[[ DATA EXTRACTS open ]]

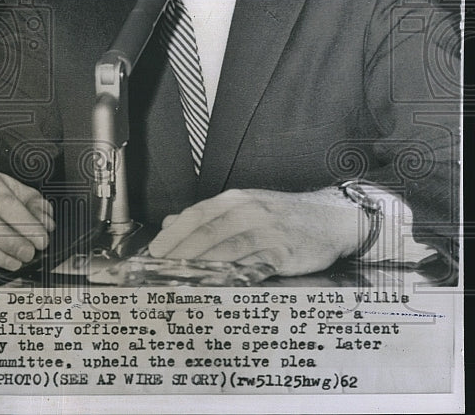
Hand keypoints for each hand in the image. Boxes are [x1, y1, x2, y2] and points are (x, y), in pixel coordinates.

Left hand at [147, 188, 361, 275]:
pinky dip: (232, 276)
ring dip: (200, 267)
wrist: (331, 218)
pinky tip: (215, 285)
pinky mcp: (284, 252)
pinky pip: (253, 265)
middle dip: (178, 254)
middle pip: (205, 233)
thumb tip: (171, 223)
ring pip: (226, 249)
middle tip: (159, 271)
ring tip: (179, 281)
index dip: (171, 236)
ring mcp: (267, 231)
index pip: (194, 216)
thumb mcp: (244, 206)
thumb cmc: (283, 216)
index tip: (152, 253)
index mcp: (234, 199)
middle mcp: (248, 211)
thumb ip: (208, 216)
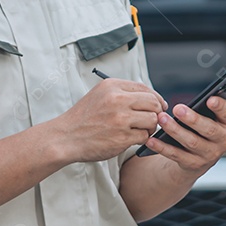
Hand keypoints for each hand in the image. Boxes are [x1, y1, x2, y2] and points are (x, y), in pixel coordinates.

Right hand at [52, 78, 166, 162]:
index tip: (159, 105)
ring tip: (142, 130)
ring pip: (152, 120)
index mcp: (112, 86)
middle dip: (157, 112)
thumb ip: (123, 93)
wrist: (65, 137)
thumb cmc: (84, 118)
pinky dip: (142, 139)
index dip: (156, 98)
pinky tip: (132, 138)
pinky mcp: (122, 137)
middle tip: (153, 120)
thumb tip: (151, 98)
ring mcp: (120, 119)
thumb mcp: (100, 95)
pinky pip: (144, 136)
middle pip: (153, 103)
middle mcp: (117, 100)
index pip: (145, 88)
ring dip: (151, 127)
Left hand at [143, 84, 225, 173]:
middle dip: (193, 119)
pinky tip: (152, 139)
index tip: (210, 99)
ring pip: (191, 142)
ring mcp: (209, 155)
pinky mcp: (193, 165)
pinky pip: (176, 155)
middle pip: (209, 130)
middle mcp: (223, 141)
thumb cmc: (208, 127)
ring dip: (175, 130)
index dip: (221, 108)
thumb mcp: (219, 115)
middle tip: (178, 108)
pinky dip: (163, 147)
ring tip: (162, 118)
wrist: (198, 158)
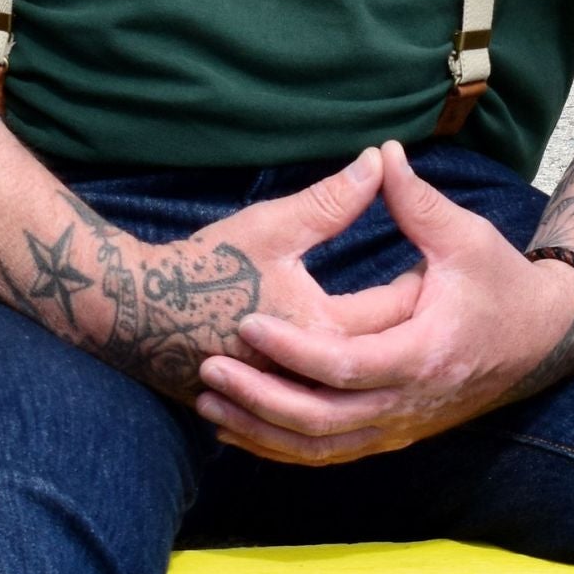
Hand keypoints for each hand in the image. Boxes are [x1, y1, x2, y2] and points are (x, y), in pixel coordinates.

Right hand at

[[ DATA EXTRACTS closed ]]

WHAT YOU ARE ASKED TO DO - Determine how many lines of the records contain the word "hand". Reply with the number by itself.

SOLUTION - 7